ISA School Project: What the future of space looks like according to budding astronauts

Perth Students Pitch Future of Space to Astronaut

Rarely do kids get naturally interested and excited over something as they do over space. They simply love the wonder and mystery of the universe, which can easily be translated into a love for learning about science, technology, engineering, and much more.

The children of today are one day going to be the next generation responsible for future efforts in space exploration.

In that spirit, the International Space Association (ISA) was proud to organize the first-ever ‘Future Of Space’ project with a primary school in Western Australia. In what we hope will become an annual event, the year 5 students from Hammond Park Catholic Primary School was invited to submit its vision of the future of space in the form of a poster.

The children were divided into groups and asked to come up with a poster themed around what the future of space might look like, expressing their ideas and creativity in the process. The top submissions were first evaluated by the ISA and then submitted to former NASA astronaut Dr. Donald Alan Thomas to judge the top three.

As you can imagine, the year 5 students provided a wide array of interesting and inspiring ideas.

Some of the more creative ones included:

• The settlement of Earth-like planets such as Kepler-62f, Kepler-186f, and Kepler-442b if Earth ever gets overcrowded;
• Making rockets faster, safer, and bigger;
• Mining resources on other planets;
• Living in space in just a few years;
• Transporting oxygen from Earth to a new planet to live on;
• Sending builders into space to build homes, shops, and schools to live on the Moon or other planets;
• Not having to wear spacesuits in the future of space travel.

Dr. Thomas then provided a video message to the class. As a space veteran who flew on four space shuttle missions and spent a total of 44 days in space, he complimented the class on all their ideas and offered some truly inspiring words.

"I want to send out a special greeting to all the students in Western Australia," he said. “You came up with some really amazing ideas, and I greatly enjoyed looking at those and judging those in the competition.”

He then went on to share how he sees the future of space:

“You’re going to see a lot of amazing things in your lifetime in space, from setting up bases on the Moon in the not too distant future to maybe, 20 years from now, landing astronauts on the planet Mars, and beyond that - who knows where else we’re going to go?”

Finally, Dr. Thomas concluded his message with these powerful words:

“Work hard in school every single day. Always do your best and remember - keep your eyes on the stars!”

So, our first project was a huge success. In the years and decades to come, we might very well witness Moon bases and the colonization of Mars.

As humans, we have always looked to the stars and wondered what our solar system and the rest of the universe are like. With each new day, we move the boundaries of space exploration and get closer to better understanding the many objects and phenomena that occur within the vastness of space.

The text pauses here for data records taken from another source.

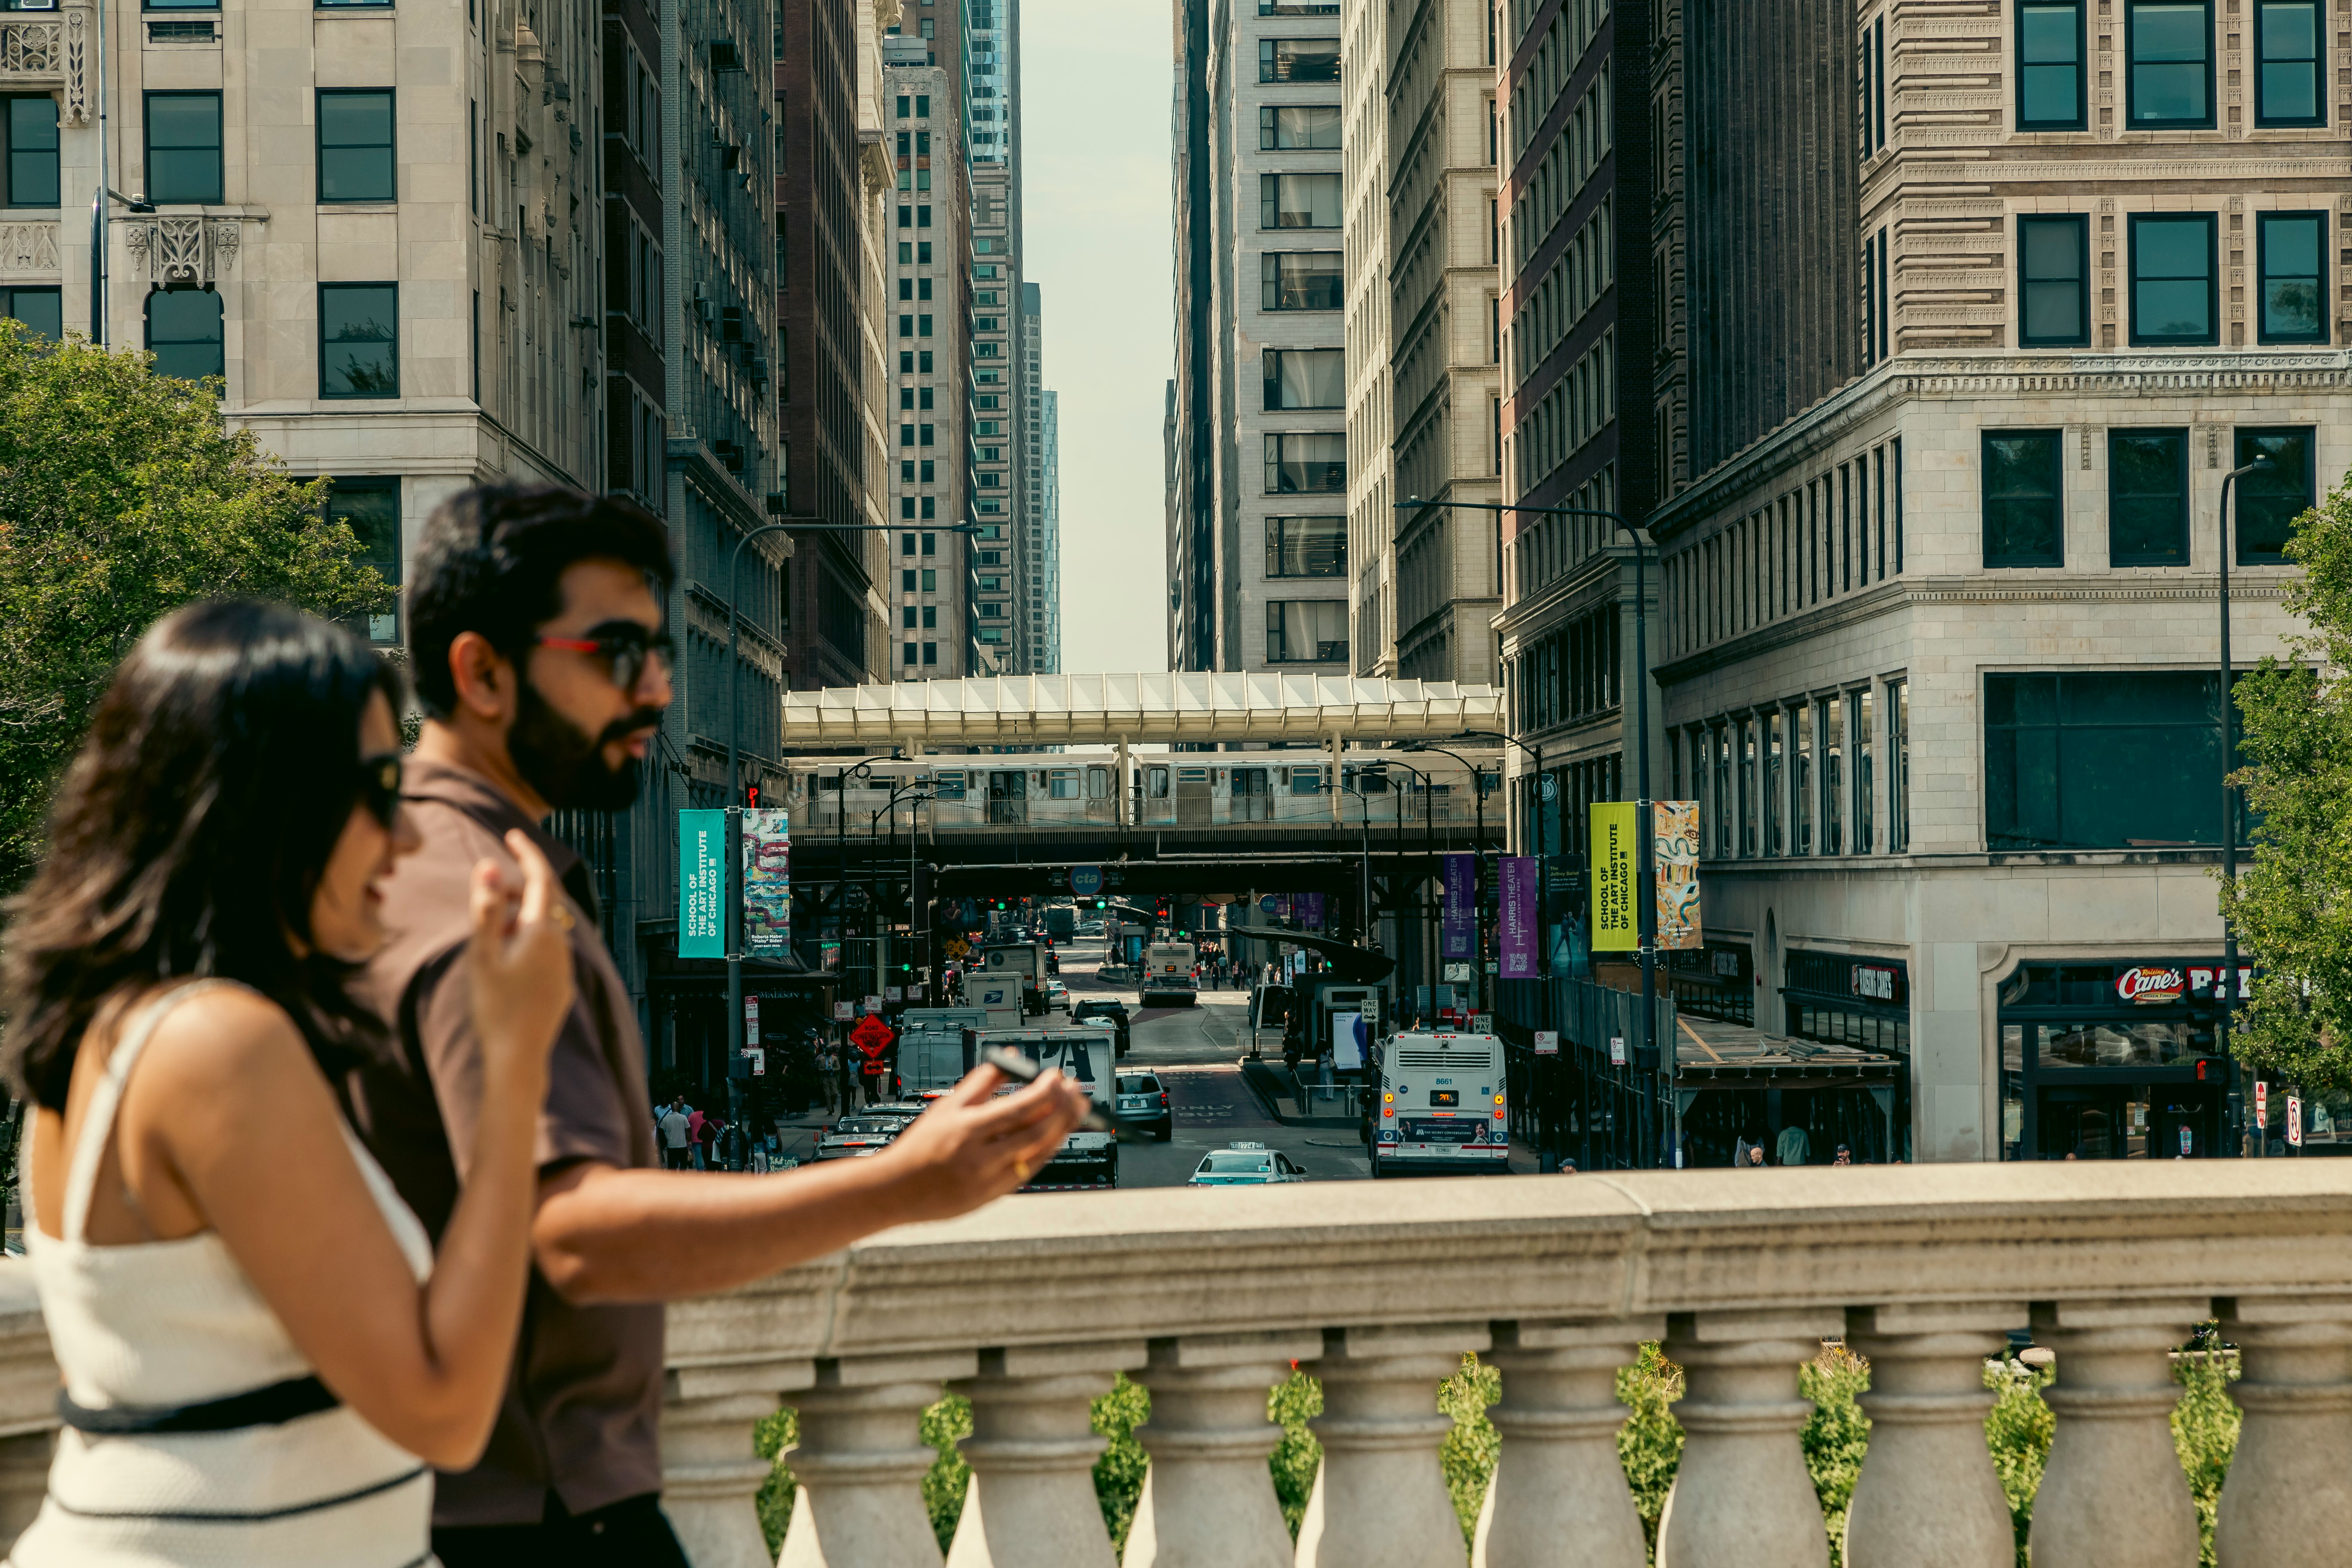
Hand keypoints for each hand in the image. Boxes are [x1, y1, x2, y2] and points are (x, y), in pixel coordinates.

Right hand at [467, 829, 575, 1087]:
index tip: (513, 833)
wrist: (518, 1058)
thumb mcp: (482, 955)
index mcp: (542, 931)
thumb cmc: (495, 1006)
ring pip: (543, 928)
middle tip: (486, 892)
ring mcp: (564, 967)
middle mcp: (561, 945)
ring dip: (518, 920)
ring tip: (489, 936)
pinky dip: (526, 943)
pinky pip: (546, 952)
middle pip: (542, 902)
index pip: (540, 877)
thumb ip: (485, 909)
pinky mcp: (561, 987)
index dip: (527, 852)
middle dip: (515, 890)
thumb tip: (488, 865)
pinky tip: (506, 963)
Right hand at [877, 1065, 1090, 1222]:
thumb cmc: (922, 1145)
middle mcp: (980, 1157)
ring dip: (1062, 1130)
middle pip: (1036, 1133)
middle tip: (1077, 1092)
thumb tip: (1011, 1057)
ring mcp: (989, 1181)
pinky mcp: (993, 1196)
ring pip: (1039, 1154)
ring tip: (1074, 1110)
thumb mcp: (947, 1106)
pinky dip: (1046, 1151)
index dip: (1045, 1091)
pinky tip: (1054, 1134)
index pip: (1018, 1108)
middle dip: (1063, 1110)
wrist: (896, 1190)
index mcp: (967, 1130)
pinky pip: (1030, 1171)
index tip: (1057, 1076)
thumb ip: (982, 1080)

Projects like ISA’s ‘Future Of Space’ serve as a way to capture children’s imagination and teach them about the importance of looking after our own planet. By sparking their creative minds, we hope to increase knowledge about Earth and space, and help form individuals who will, one day, contribute to the betterment of all mankind.

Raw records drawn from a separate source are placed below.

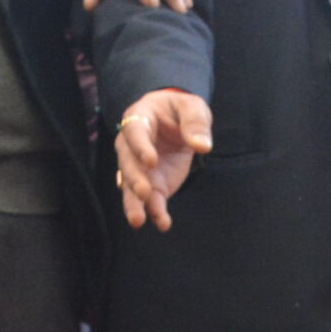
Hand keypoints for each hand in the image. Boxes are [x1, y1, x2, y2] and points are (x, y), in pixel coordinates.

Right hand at [116, 88, 214, 230]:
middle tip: (143, 193)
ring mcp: (139, 168)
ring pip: (131, 187)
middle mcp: (131, 145)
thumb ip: (196, 122)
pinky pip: (151, 201)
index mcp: (139, 119)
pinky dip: (156, 213)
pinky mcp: (152, 185)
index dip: (141, 147)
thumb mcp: (192, 107)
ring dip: (135, 204)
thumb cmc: (181, 110)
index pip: (135, 133)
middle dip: (134, 179)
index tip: (151, 161)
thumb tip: (202, 146)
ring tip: (138, 221)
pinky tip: (163, 224)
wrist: (176, 123)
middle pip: (128, 163)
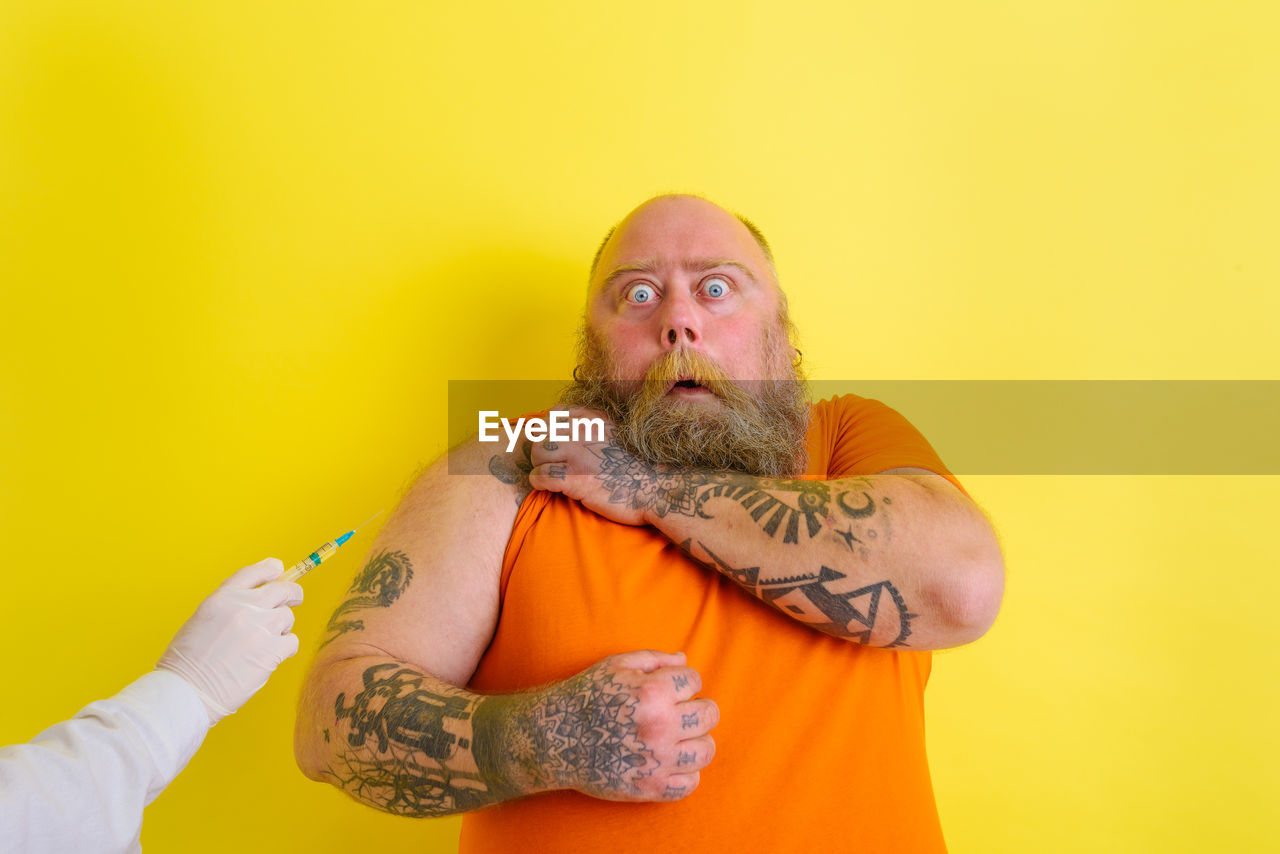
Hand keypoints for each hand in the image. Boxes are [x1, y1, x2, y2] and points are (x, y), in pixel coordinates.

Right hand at [157, 558, 303, 724]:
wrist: (187, 690)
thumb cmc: (187, 662)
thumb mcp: (202, 620)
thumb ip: (228, 607)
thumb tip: (255, 602)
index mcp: (222, 598)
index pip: (254, 572)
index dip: (270, 568)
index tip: (278, 569)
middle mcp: (244, 607)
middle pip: (282, 589)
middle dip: (291, 593)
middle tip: (295, 598)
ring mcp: (260, 627)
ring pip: (287, 616)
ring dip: (281, 627)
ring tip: (265, 642)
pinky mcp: (271, 650)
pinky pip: (291, 641)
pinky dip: (285, 648)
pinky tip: (271, 657)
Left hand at [528, 406, 693, 525]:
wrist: (658, 488)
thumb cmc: (642, 466)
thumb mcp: (621, 433)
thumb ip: (599, 427)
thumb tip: (578, 429)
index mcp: (594, 418)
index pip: (556, 413)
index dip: (551, 428)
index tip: (557, 444)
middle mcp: (583, 432)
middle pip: (542, 432)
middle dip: (542, 448)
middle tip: (550, 462)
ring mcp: (578, 455)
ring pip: (537, 452)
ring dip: (539, 464)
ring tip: (549, 474)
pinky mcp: (574, 479)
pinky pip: (540, 476)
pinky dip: (539, 482)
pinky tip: (549, 487)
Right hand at [533, 650, 717, 801]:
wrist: (554, 739)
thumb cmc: (586, 696)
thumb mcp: (616, 665)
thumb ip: (654, 659)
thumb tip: (684, 659)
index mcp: (652, 692)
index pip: (694, 681)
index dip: (683, 681)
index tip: (670, 688)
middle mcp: (659, 726)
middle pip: (709, 714)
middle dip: (697, 707)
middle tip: (681, 711)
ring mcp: (656, 760)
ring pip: (706, 750)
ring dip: (698, 740)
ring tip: (682, 737)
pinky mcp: (650, 788)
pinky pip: (690, 783)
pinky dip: (686, 773)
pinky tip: (670, 761)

From Hammond Park Catholic Primary School, year 5 science teacher Danielle Roberts spoke about the project saying “It was such an amazing opportunity for our students. It was lovely as a teacher to witness their enthusiasm and engagement with the activity. Their responses were very creative and who knows it may inspire one of our students to become an astronaut like Dr Don or undertake a career in the space industry.”

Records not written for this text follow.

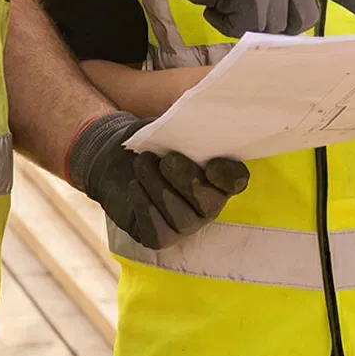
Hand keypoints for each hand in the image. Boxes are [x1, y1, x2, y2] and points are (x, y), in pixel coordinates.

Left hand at [65, 111, 249, 249]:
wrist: (117, 158)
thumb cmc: (151, 142)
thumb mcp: (170, 128)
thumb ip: (187, 128)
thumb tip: (198, 117)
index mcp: (217, 175)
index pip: (237, 181)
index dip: (229, 176)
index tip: (211, 164)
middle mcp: (208, 204)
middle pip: (210, 203)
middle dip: (187, 180)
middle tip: (167, 159)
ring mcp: (186, 224)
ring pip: (181, 218)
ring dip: (158, 187)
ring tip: (141, 163)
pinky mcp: (160, 237)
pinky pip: (158, 232)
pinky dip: (144, 206)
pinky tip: (135, 186)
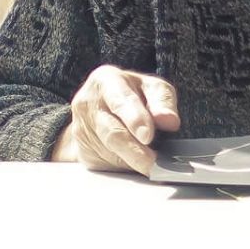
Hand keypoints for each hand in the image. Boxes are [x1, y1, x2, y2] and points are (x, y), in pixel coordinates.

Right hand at [55, 66, 179, 175]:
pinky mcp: (82, 151)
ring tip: (150, 162)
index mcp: (105, 81)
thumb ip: (163, 101)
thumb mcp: (152, 88)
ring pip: (110, 154)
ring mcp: (80, 129)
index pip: (120, 102)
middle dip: (135, 152)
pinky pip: (106, 165)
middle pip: (112, 133)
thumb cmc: (131, 95)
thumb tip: (169, 120)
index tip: (148, 136)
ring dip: (133, 162)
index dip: (135, 120)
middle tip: (154, 165)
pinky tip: (133, 161)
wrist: (100, 107)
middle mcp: (87, 104)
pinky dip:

From the ISA, board members Dr Jeremy Nunn and Mr Chris Beach were very excited to see the results, excitement and enthusiasm from the students. “We hope to see more Australian schools connect with astronauts this way” said Mr Beach. “With many astronauts based over seas, and especially with International travel restrictions, this has been a great new way to connect Australian students with the space industry and inspire the next generation.” Dr Nunn commented.